Vous n'avez pas besoin de rooter votre appareil. Tout ce que vous avez à faire est d'exécuter la commande suivante sur un périphérique non rooté (ou rooté) pour permettre à termux d'accéder à vos répertoires existants, en particulier /storage/emulated/0 :

cela crée un nouveau répertoire dans termux,

/storage , qui contient des simlinks vers /storage/emulated/0 et est accessible par un gestionnaire de fichiers gui standard.

Vous devrez accorder l'accès aux fichiers à termux lorsque vous y serez invité après avoir exécuté la commande.

/stockage répertoire lui-même qui est /storage/emulatedǖ , mais cet emplacement est plutôt le lien symbolique

/stockage/partagé. Donc mettre les choses en

Le répertoire de stockage ne vous aiderait pas à accéder aux fichiers. &ndash HostileFork dit ne pas faire confiance à SE 27 août 19 à 6:10

Le répertoire par défaut est : /data/data/com.termux/files/home .

Étant donné que Termux prend en charge les commandes bash, l'utilisateur peut exécuter pwd pour imprimer le répertoire de travail actuel.

Remarque : pwd est un acronyme de pécume wtravail rectorat.

À condition que vous ne souhaitiez pas rooter votre téléphone, il est possible de modifier l'autorisation pour Termux (Paramètres-> Applications-> Termux-> Autorisations) et d'activer l'autorisation de stockage.

De cette façon, vous avez accès au stockage du téléphone et de la carte SD et vous pouvez l'utiliser en tant que superutilisateur (mv, ls et d'autres commandes fonctionnent comme prévu) dans l'application.

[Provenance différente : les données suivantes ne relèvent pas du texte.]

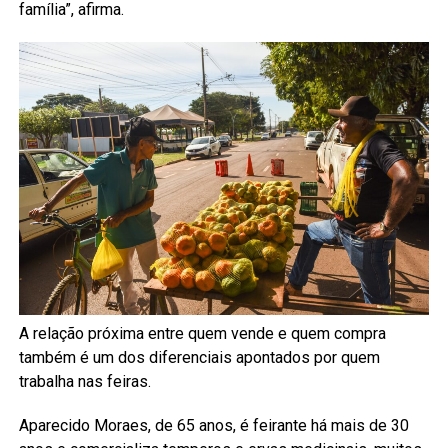
família”, afirma.
A relação próxima entre quem vende e quem compra
também é um dos diferenciais apontados por quem
trabalha nas feiras.
Aparecido Moraes, de 65 anos, é feirante há mais de 30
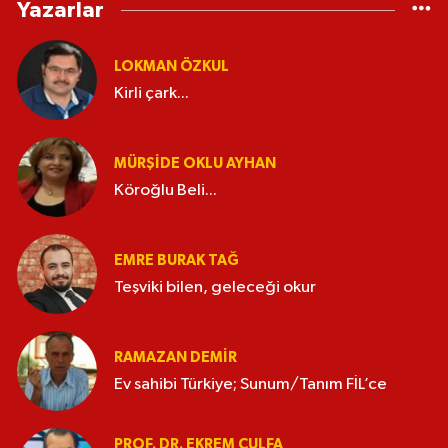
Yazarlar
LOKMAN ÖZKUL
Kirli çark...
MÜRŞIDE OKLU AYHAN
Köroğlu Beli...
EMRE BURAK TAĞ
Teşviki bilen, geleceği okur
RAMAZAN DEMİR
Ev sahibi Türkiye; Sunum/Tanım FİL’ce
PROF. DR. EKREM ÇULFA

Ainsi, vous pouvez déplacer ou copier les fichiers dont vous avez besoin dans la mémoire interne.

Vous pouvez interroger la variable $HOME pour trouver le "dossier par défaut" quelle que soit l'application de terminal que vous utilisez :

Vous pouvez accéder aux fichiers dans le dossier termux en faisant simplement cela. (Sans utiliser d'application tierce/enraciner votre appareil)

Étape 1 : Accédez à Téléchargements sur votre appareil

Étape 3: Faites défiler jusqu'à ce que vous trouviez Termux

Étape 4: Cliquez sur Termux et vous pouvez voir vos fichiers

Vous pouvez le toucher sur data/data/com.termux/files/home . C'est le répertoire principal par défaut de Termux.

Il est impossible de trouver le fichier que vous avez créé dans le répertoire principal de Termux comme je l'ai mentionné ci-dessus sur votre téléphone car il n'est enraciné sur aucun appareil.